▸ PAGE EXTRACT
The city of Rikuzentakata, Iwate Prefecture, following the earthquake and resulting tsunami in 2011. Source: Kyoto

According to Swiss Re, underinsurance of seismic risk makes up the majority of Japan’s natural catastrophe protection gap, which is the second highest in the world at $30 billion in premium equivalent terms.

Yet insurance penetration for seismic risks in Japan remains low, with a majority of firms and SMEs still lacking protection, despite an increase in take up over the 10 years since the Great East Japan Earthquake in 2011 and its ensuing tsunami.

This event caused economic losses of $210 billion and claimed 18,000 lives, and resulted in a strengthening of Japan’s already-high standards of disaster mitigation.

Insurers too have rethought their risk assessment models, specifically to better factor in perils like tsunami, after covering just $35 billion, or 16%, of the losses from the 2011 quake.

Japan is one of the most earthquake-prone countries in the world and enforces rigorous building codes, as well as early warning systems and dykes for tsunami risk. But 2011 shows that the country remains vulnerable to very low frequency but high-impact worst case scenarios for earthquake and tsunami, Swiss Re notes.

And while defences and insurance take-up have improved over the past decade, there is the potential for even more devastating earthquake events to occur, for instance if a similar magnitude quake where to hit an area of more dense population and value concentration, such as Tokyo.

Swiss Re also observed that, despite advancements in seismic science, often the scale of associated loss potential from earthquake events is not fully recognized, even in countries with a long recorded seismic history like Japan.

However, following the 2011 earthquake, insurance industry modelling of secondary perils like tsunami and, in the case of New Zealand, liquefaction, and also of the loss potential of buildings’ non-structural elements has progressed.

And as modelling of all loss drivers improves and mitigation of worst-case scenarios is strengthened, Swiss Re believes that the industry will be able to contribute more to offload earthquake risk from businesses and households.

Currently an estimated 50% to 60% of households in Japan have earthquake insurance, although with coverage limits in residential policies ranging from 20-50% of fire sum insured, the share of overall losses compensated for is around 15%.

“That’s up from 3% at the time of the 1995 Kobe quake, but is well below levels in other also earthquake-prone countries like Chile (30%) and New Zealand (75%),” Swiss Re noted. “These discrepancies suggest there is still more to do to extend the reach of earthquake covers across Japan.”

▸ TASK A
Rewrite the earthquake insurance text starting at "Yet insurance penetration" and ending at "of disaster mitigation.", switching "economic losses" to "total losses".
The entries that follow have no connection to the earthquake insurance text.

▸ GIVEN RECORDS
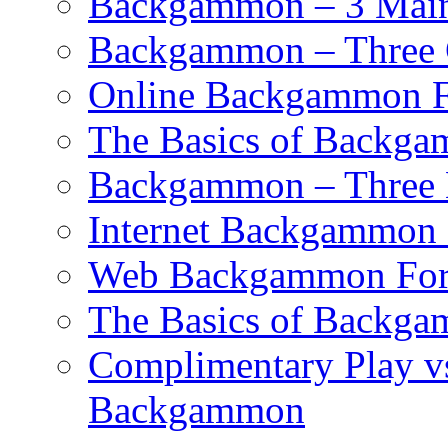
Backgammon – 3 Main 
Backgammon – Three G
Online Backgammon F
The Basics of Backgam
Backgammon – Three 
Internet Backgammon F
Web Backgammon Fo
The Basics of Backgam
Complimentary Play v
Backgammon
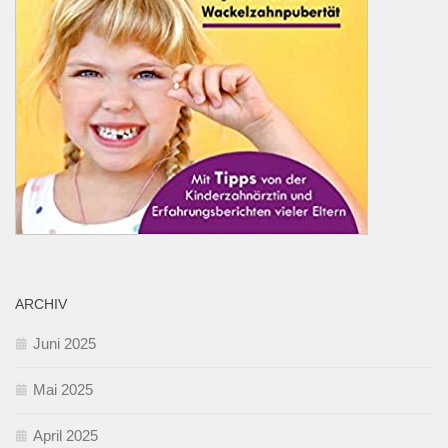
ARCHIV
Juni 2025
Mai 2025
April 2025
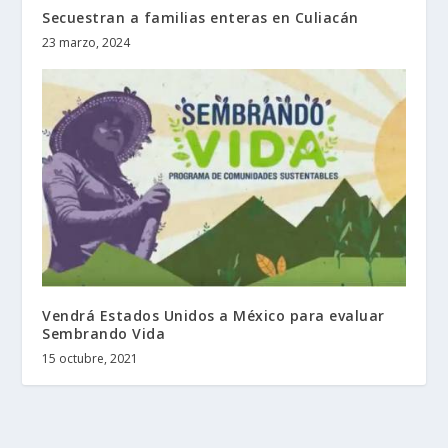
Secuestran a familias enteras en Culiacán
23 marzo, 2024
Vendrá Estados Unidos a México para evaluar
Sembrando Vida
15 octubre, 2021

==

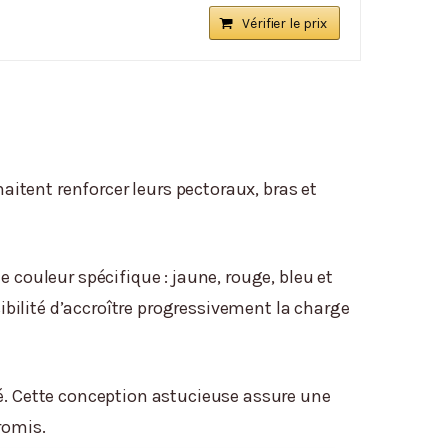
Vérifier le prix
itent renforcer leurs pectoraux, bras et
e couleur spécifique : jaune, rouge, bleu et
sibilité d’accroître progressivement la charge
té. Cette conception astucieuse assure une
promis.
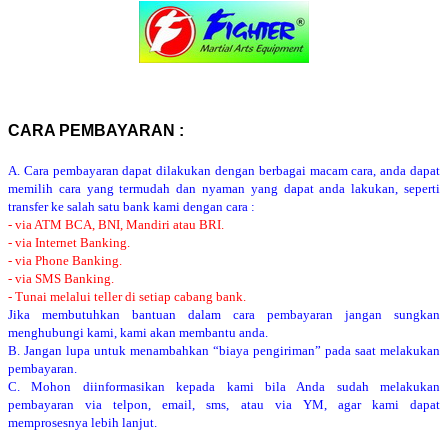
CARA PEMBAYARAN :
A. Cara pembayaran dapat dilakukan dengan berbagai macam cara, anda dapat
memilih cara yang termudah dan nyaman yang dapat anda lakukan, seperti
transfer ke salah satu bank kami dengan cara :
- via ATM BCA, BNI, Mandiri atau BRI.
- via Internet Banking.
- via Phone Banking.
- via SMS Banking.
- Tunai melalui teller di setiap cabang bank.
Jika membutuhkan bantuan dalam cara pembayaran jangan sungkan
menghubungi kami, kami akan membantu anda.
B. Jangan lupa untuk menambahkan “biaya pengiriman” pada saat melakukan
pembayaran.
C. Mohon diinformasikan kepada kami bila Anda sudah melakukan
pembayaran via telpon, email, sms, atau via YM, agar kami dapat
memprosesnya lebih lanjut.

▸ TASK B
Copy the lines of the entries starting at the line containing "Vérifier le prix" and ending at the line containing "memprosesnya lebih lanjut.", with no pictures in your answer.

▸ WRITTEN RESPONSE A
Yet insurance penetration for seismic risks in Japan remains low, with a majority of firms and SMEs still lacking protection, despite an increase in take up over the 10 years since the Great East Japan Earthquake in 2011 and its ensuing tsunami.

This event caused total losses of $210 billion and claimed 18,000 lives, and resulted in a strengthening of Japan’s already-high standards of disaster mitigation.

▸ WRITTEN RESPONSE B
Vérifier le prix
itent renforcer leurs pectoraux, bras et
e couleur spécifique : jaune, rouge, bleu et
sibilité d’accroître progressivement la charge
té. Cette conception astucieuse assure une
promis.
CARA PEMBAYARAN :
A. Cara pembayaran dapat dilakukan dengan berbagai macam cara, anda dapat
memilih cara yang termudah dan nyaman yang dapat anda lakukan, seperti
transfer ke salah satu bank kami dengan cara :
- via ATM BCA, BNI, Mandiri atau BRI.
- via Internet Banking.
- via Phone Banking.
- via SMS Banking.
- Tunai melalui teller di setiap cabang bank.
Jika membutuhkan bantuan dalam cara pembayaran jangan sungkan
menghubungi kami, kami akan membantu anda.
B. Jangan lupa untuk menambahkan “biaya pengiriman” pada saat melakukan
pembayaran.
C. Mohon diinformasikan kepada kami bila Anda sudah melakukan
pembayaran via telpon, email, sms, atau via YM, agar kami dapat
memprosesnya lebih lanjut.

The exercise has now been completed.